Hemorragia Varicosa: Manejo Inicial e Fármacos Essenciais

PSU PRMMT - Processo Seletivo Unificado de Residência Médica do MT — Prova 2024

Enunciado

Homem, 63 anos, com diagnóstico prévio de cirrose hepática secundária ao vírus da hepatite B, com endoscopia prévia que evidenciava varizes esofageanas, deu entrada no pronto atendimento com quadro de hematêmese. Ao exame encontra-se em regular estado geral, ictérico +/4+. hipocorado +/4+, afebril, taquicardico (FC 110 bpm) e com PA de 100 x 60 mmHg. Ausculta cardíaca e respiratórias normais. Abdome ascítico. Além das medidas de estabilização clínica, quais fármacos são melhor recomendados enquanto aguarda a realização de endoscopia digestiva alta?

Alternativas

  1. A) Octreotide e propranolol
  2. B) Vasopressina e albumina
  3. C) Noradrenalina e lactulose
  4. D) Terlipressina e ceftriaxone

Pérola Clínica

Hemorragia varicosa → Terlipressina + Ceftriaxone (profilaxia infecção) antes da EDA.

Resumo-Chave

No manejo da hemorragia varicosa aguda, a terlipressina é um vasoconstritor esplâncnico que reduz o fluxo sanguíneo portal, diminuindo a pressão nas varizes. O ceftriaxone é indicado para profilaxia de infecções bacterianas, comuns em cirróticos com sangramento, e que aumentam a mortalidade. Ambos devem ser iniciados antes da endoscopia.

Contexto Educacional

A hemorragia por varizes esofágicas é uma complicação grave da hipertensão portal, frequentemente associada à cirrose hepática. Representa uma emergência médica com alta morbimortalidade, exigindo reconhecimento e intervenção rápidos. A epidemiologia mostra que cerca de metade dos pacientes com cirrose desenvolve varizes, e um terço deles sangrará em algum momento. O manejo inicial visa estabilização hemodinâmica e controle do sangramento. A fisiopatologia envolve o aumento da pressão no sistema porta, levando à formação e ruptura das varizes. O diagnóstico é confirmado por endoscopia digestiva alta, mas o tratamento farmacológico deve ser iniciado antes do procedimento, assim que a suspeita clínica for estabelecida. O tratamento agudo inclui vasoconstritores esplâncnicos (terlipressina, octreotide) para reduzir o fluxo portal e profilaxia antibiótica (ceftriaxone) para prevenir infecções. Após o controle do sangramento, a profilaxia secundária com betabloqueadores não seletivos e ligadura elástica endoscópica são cruciais para evitar ressangramento.

Perguntas Frequentes

Quais são os sinais de hemorragia varicosa em cirróticos?

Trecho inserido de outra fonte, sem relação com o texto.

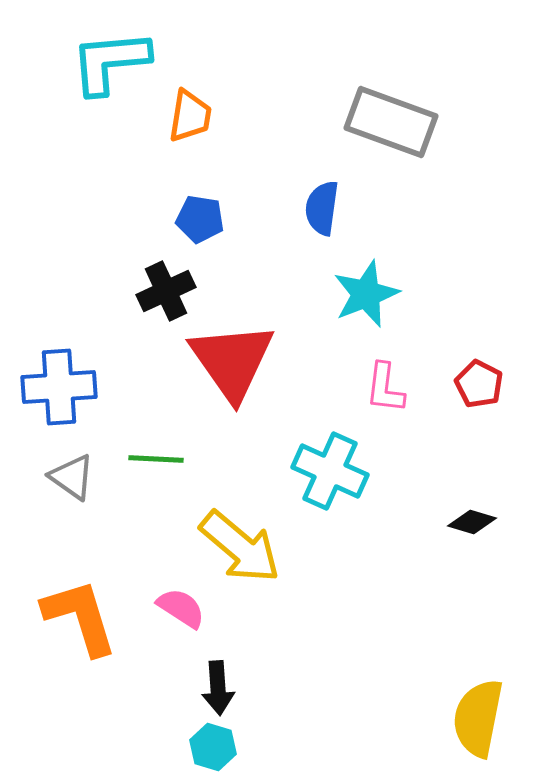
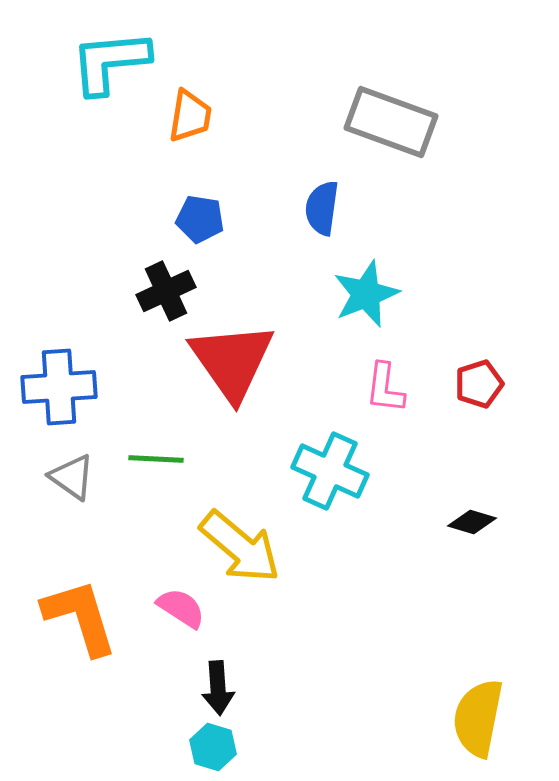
red pentagon: rotated 27 degrees clockwise
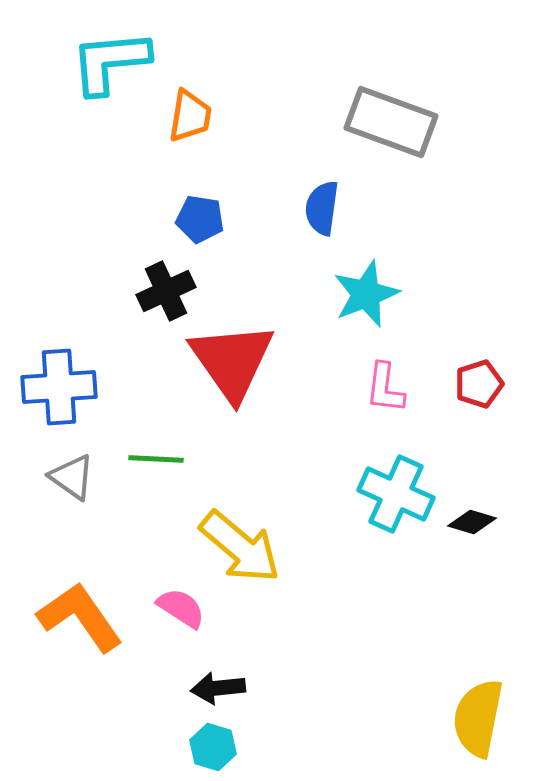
cyan cross: moved 66 px right, 23 px down
orange L-shape: rotated 18 degrees counterclockwise
black arrow: rotated 88 degrees clockwise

Os sinais incluem hematêmese (vômito com sangue), melena (fezes escuras e pegajosas), hipotensão, taquicardia e outros sinais de choque hipovolêmico em pacientes com cirrose e varizes esofágicas conhecidas.

Por que usar terlipressina na hemorragia varicosa?

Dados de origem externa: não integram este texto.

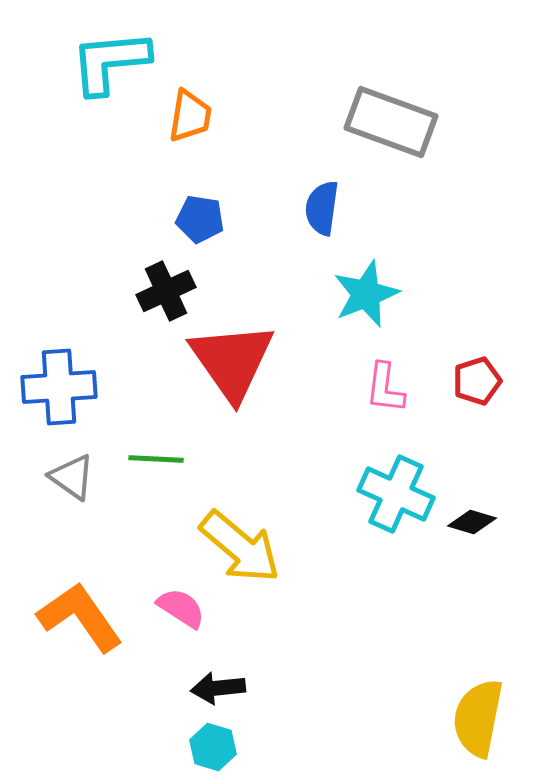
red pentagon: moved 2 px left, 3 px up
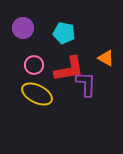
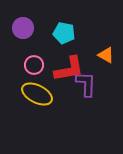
orange triangle: moved 3 px up
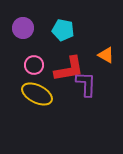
cyan pentagon: moved 1 px left, 3 px up
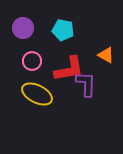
pink circle: moved 2 px left, 4 px up
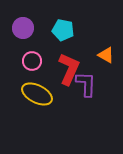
red L-shape: rotated 56 degrees counterclockwise
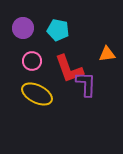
cyan pentagon: moved 5 px left
orange triangle: moved 1 px right, 1 px up; rotated 36 degrees counterclockwise
red L-shape: rotated 136 degrees clockwise
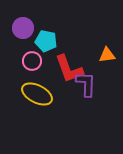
cyan pentagon: moved 12 px left, 11 px down
orange triangle: moved 1 px down
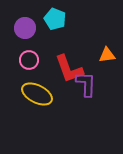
purple circle: moved 2 px right
cyan pentagon: moved 9 px right, 22 px up; rotated 10 degrees clockwise
pink circle: moved 3 px left, 1 px up
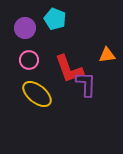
yellow ellipse: rotated 12 degrees clockwise
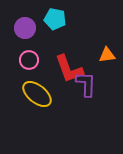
cyan pentagon: rotated 10 degrees counterclockwise
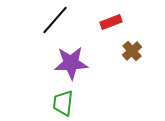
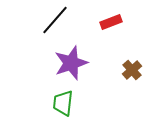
brown cross: moved 19 px down
purple star: rotated 16 degrees counterclockwise
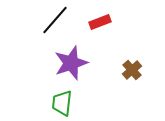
red rectangle: moved 11 px left
green trapezoid: moved 1 px left
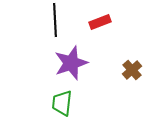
black line: rotated 44 degrees counterclockwise
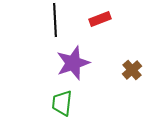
red rectangle: moved 3 px up
purple star: moved 2 px right
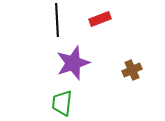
black line: moved 2 px right
brown cross: rotated 18 degrees clockwise
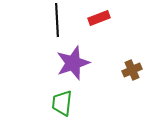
red rectangle: moved 1 px left, 1 px up
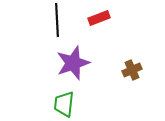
green trapezoid: moved 2 px right, 1 px down
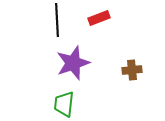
brown cross: rotated 18 degrees clockwise
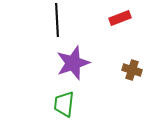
red rectangle: moved 21 px right
brown cross: rotated 24 degrees clockwise
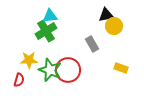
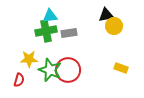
green cross: rotated 20 degrees clockwise
gray rectangle: moved 23 px left, 11 px up; rotated 70 degrees counterclockwise
yellow star: moved 1 px up
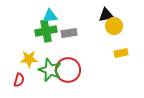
yellow rectangle: moved 15 px up; rotated 32 degrees counterclockwise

A terlipressina é um análogo da vasopressina que causa vasoconstrição esplâncnica seletiva, reduzindo o fluxo sanguíneo portal e a pressão nas varizes, o que ajuda a controlar o sangramento de forma eficaz.

Qual a importância da profilaxia antibiótica na hemorragia varicosa?

Pacientes cirróticos com hemorragia digestiva alta têm alto risco de infecções bacterianas (peritonite bacteriana espontânea, pneumonia, sepse), que aumentam significativamente a mortalidade. Antibióticos como ceftriaxone reduzem esse risco.